§ What is needed:
Can you give these lines again with "top-left" swapped for "upper-left" and everything else unchanged? Leave the pictures out of your answer.

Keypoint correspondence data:
:::::

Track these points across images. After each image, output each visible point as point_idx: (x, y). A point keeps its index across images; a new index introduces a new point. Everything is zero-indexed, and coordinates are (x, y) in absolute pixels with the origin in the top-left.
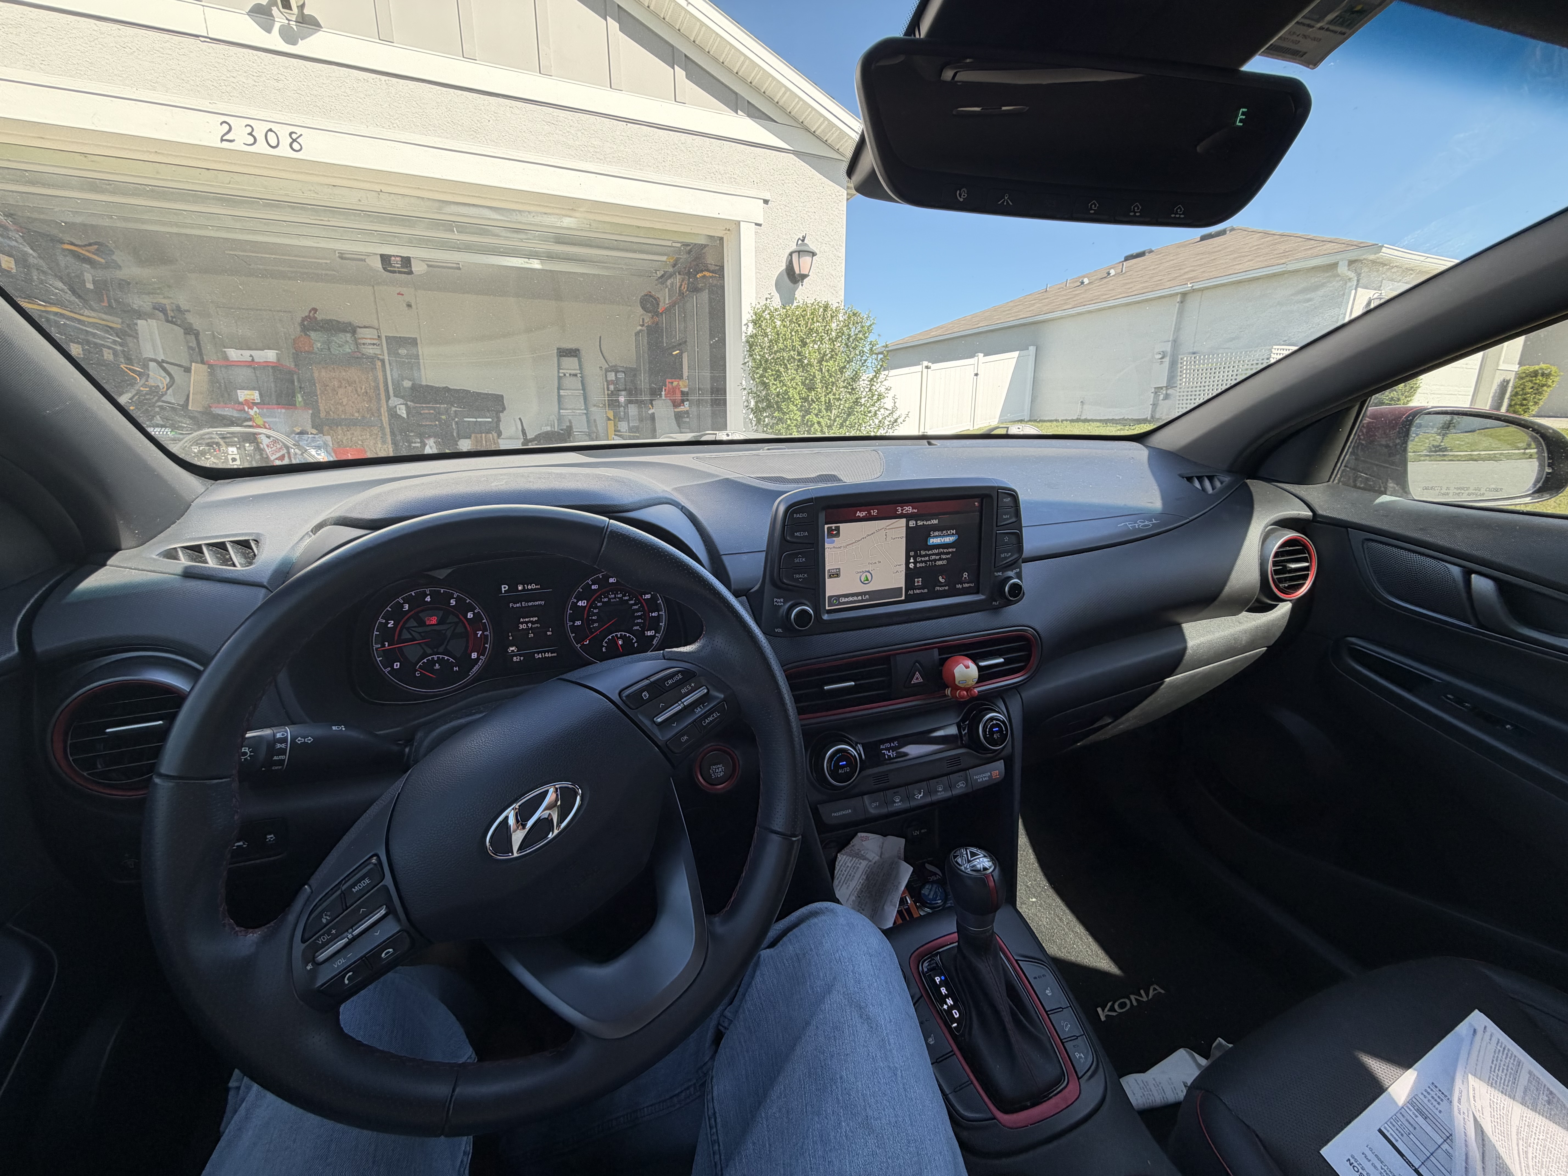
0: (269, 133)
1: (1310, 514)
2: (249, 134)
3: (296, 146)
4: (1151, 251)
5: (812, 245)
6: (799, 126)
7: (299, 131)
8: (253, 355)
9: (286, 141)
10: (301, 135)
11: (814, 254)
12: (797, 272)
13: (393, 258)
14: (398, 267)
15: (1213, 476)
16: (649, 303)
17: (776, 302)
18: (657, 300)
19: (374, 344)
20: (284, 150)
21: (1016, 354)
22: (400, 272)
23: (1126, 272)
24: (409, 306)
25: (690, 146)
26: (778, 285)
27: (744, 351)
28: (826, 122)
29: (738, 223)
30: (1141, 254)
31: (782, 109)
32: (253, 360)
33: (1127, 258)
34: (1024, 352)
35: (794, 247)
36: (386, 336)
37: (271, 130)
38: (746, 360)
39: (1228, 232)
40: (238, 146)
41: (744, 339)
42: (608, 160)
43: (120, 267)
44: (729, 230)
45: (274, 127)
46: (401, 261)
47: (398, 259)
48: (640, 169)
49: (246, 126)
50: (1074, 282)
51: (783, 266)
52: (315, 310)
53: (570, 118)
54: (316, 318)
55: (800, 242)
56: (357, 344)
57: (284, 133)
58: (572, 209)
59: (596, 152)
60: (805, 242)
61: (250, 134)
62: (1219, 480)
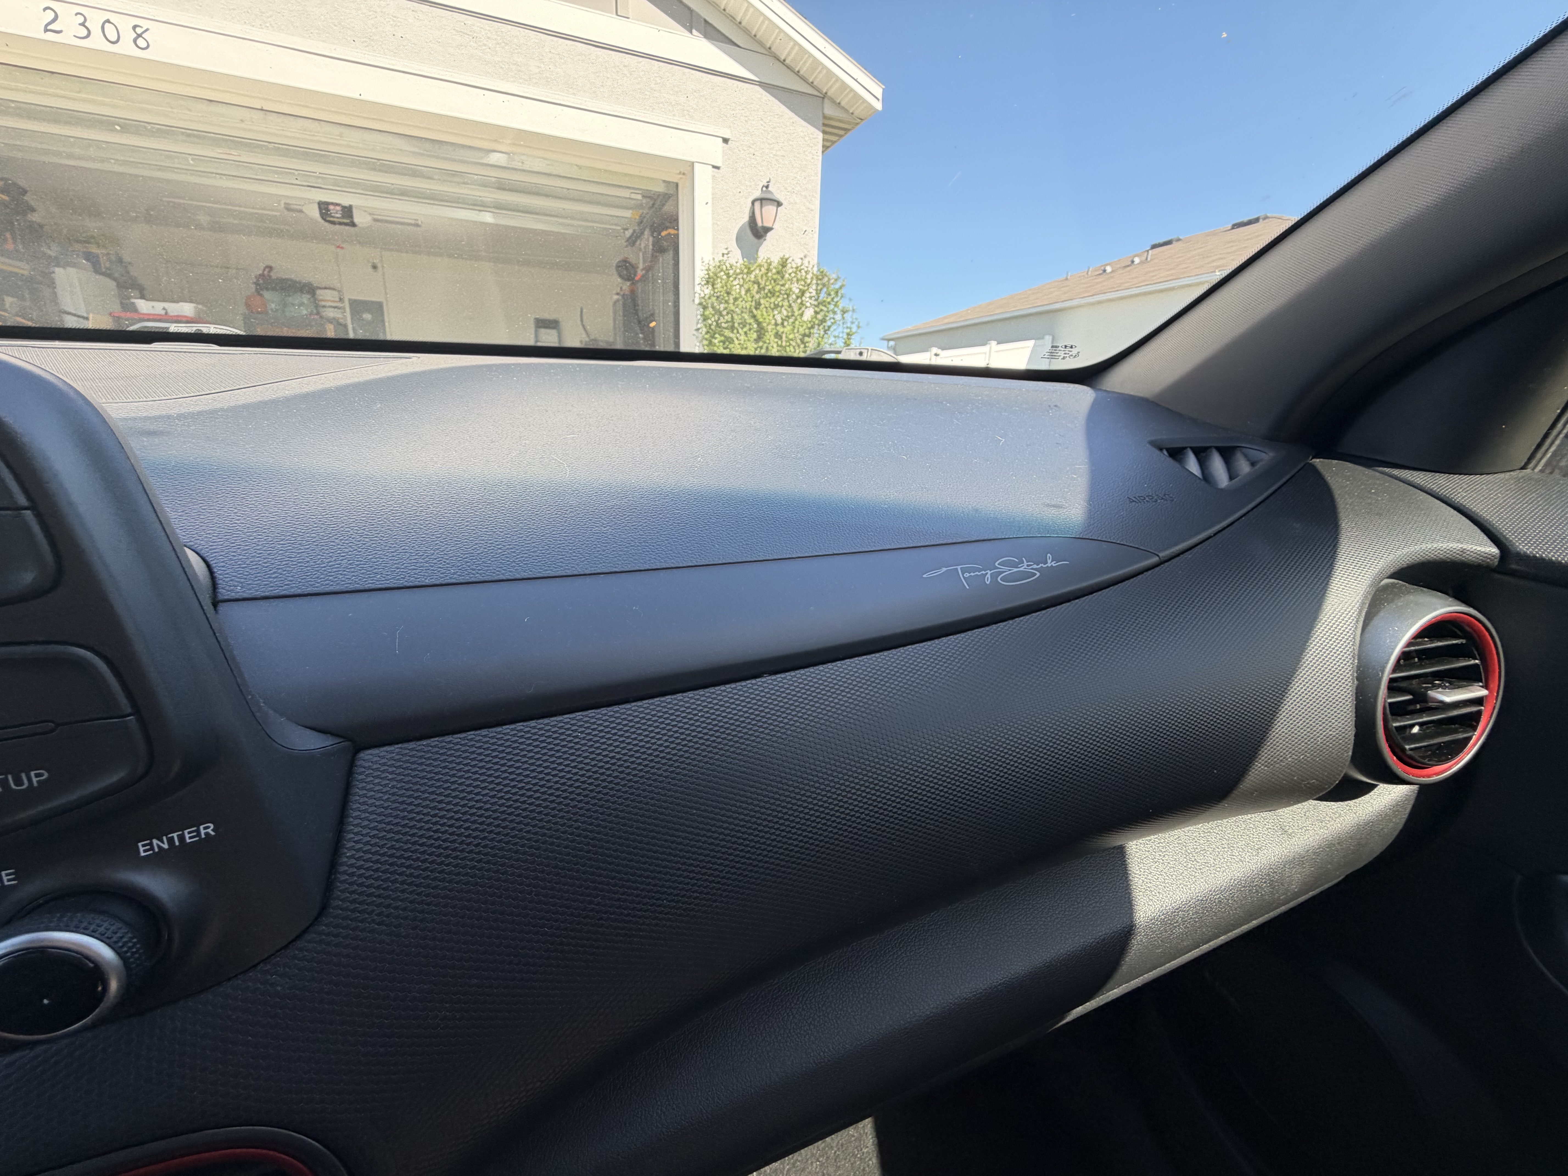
0: (107, 24)
1: (1494, 550)
2: (80, 24)
3: (141, 43)
4: (1178, 240)
5: (777, 192)
6: (765, 52)
7: (145, 24)
8: (166, 307)
9: (128, 36)
10: (147, 30)
11: (779, 204)
12: (759, 224)
13: (331, 207)
14: (338, 218)
15: (1234, 448)
16: (626, 269)
17: (736, 258)
18: (634, 267)
19: (335, 307)
20: (126, 47)
21: (1031, 343)
22: (340, 224)
23: (1151, 260)
24: (375, 267)
25: (634, 69)
26: (739, 239)
27: (697, 315)
28: (797, 47)
29: (692, 164)
30: (1169, 243)
31: (746, 31)
32: (166, 313)
33: (1154, 247)
34: (1040, 342)
35: (757, 194)
36: (350, 300)
37: (108, 21)
38: (699, 326)
39: (1261, 220)
40: (66, 38)
41: (697, 301)
42: (534, 81)
43: (33, 210)
44: (684, 174)
45: (113, 18)
46: (342, 210)
47: (338, 208)
48: (574, 94)
49: (77, 14)
50: (1096, 270)
51: (746, 218)
52: (270, 268)
53: (488, 28)
54: (270, 277)
55: (764, 189)
56: (317, 306)
57: (125, 25)
58: (495, 141)
59: (520, 71)
60: (770, 189)
61: (83, 24)
62: (1246, 456)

:::::

§ Answer box:
Track these points across images. After each image, output each visible point as point_idx: (x, y). A point keeps its index across images; a new index introduces a new point. Everything is zero-indexed, and coordinates are (x, y) in absolute pixels with the origin in the upper-left.
0: (269, 133)
1: (1310, 514)
2: (249, 134)
3: (296, 146)
4: (1151, 251)
5: (812, 245)
6: (799, 126)
7: (299, 131)
8: (253, 355)
9: (286, 141)
10: (301, 135)
11: (814, 254)
12: (797, 272)
13: (393, 258)
14: (398, 267)
15: (1213, 476)
16: (649, 303)
17: (776, 302)
18: (657, 300)
19: (374, 344)
20: (284, 150)
21: (1016, 354)
22: (400, 272)
23: (1126, 272)
24: (409, 306)
25: (690, 146)
26: (778, 285)
27: (744, 351)
28: (826, 122)
29: (738, 223)
30: (1141, 254)
31: (782, 109)
32: (253, 360)
33: (1127, 258)
34: (1024, 352)
35: (794, 247)
36: (386, 336)
37: (271, 130)
38: (746, 360)
39: (1228, 232)
40: (238, 146)
41: (744, 339)
42: (608, 160)
43: (120, 267)
44: (729, 230)
45: (274, 127)
46: (401, 261)
47: (398, 259)
48: (640, 169)
49: (246, 126)
50: (1074, 282)
51: (783, 266)
52: (315, 310)
53: (570, 118)
54: (316, 318)
55: (800, 242)
56: (357, 344)
57: (284, 133)
58: (572, 209)
59: (596, 152)
60: (805, 242)
61: (250, 134)
62: (1219, 480)
0: (107, 24)
1: (1494, 550)
2: (80, 24)
3: (141, 43)
4: (1178, 240)
5: (777, 192)
6: (765, 52)
7: (145, 24)
8: (166, 307)
9: (128, 36)
10: (147, 30)
11: (779, 204)
12: (759, 224)
13: (331, 207)
14: (338, 218)
15: (1234, 448)
16: (626, 269)
17: (736, 258)
18: (634, 267)
19: (335, 307)
20: (126, 47)
21: (1031, 343)
22: (340, 224)
23: (1151, 260)
24: (375, 267)
25: (634, 69)
26: (739, 239)
27: (697, 315)
28: (797, 47)
29: (692, 164)
30: (1169, 243)
31: (746, 31)
32: (166, 313)
33: (1154, 247)
34: (1040, 342)
35: (757, 194)
36: (350, 300)
37: (108, 21)
38: (699, 326)
39: (1261, 220)
40: (66, 38)
41: (697, 301)
42: (534, 81)
43: (33, 210)
44: (684, 174)
45: (113, 18)
46: (342, 210)
47: (338, 208)
48: (574, 94)
49: (77, 14)
50: (1096, 270)
51: (746, 218)
52: (270, 268)
53: (488, 28)
54: (270, 277)
55: (764, 189)
56: (317, 306)
57: (125, 25)
58: (495, 141)
59: (520, 71)
60: (770, 189)
61: (83, 24)
62: (1246, 456)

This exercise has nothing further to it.